▶ _Instructions to follow_
Reproduce each line of the listing exactly.

============

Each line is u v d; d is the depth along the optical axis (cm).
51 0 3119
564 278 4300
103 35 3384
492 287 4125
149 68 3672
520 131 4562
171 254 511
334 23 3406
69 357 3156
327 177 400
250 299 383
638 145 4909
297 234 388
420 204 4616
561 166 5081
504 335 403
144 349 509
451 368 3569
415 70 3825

============

▶ _Written reply_
Each line is u v d; d is the depth along the optical axis (cm).
51 0 3119
564 278 4300
103 35 3384
492 287 4125
149 68 3672
520 131 4562
171 254 511
334 23 3406
69 357 3156
327 177 400
250 299 383
638 145 4909
297 234 388
420 204 4616
561 166 5081
504 335 403
144 349 509
451 368 3569
415 70 3825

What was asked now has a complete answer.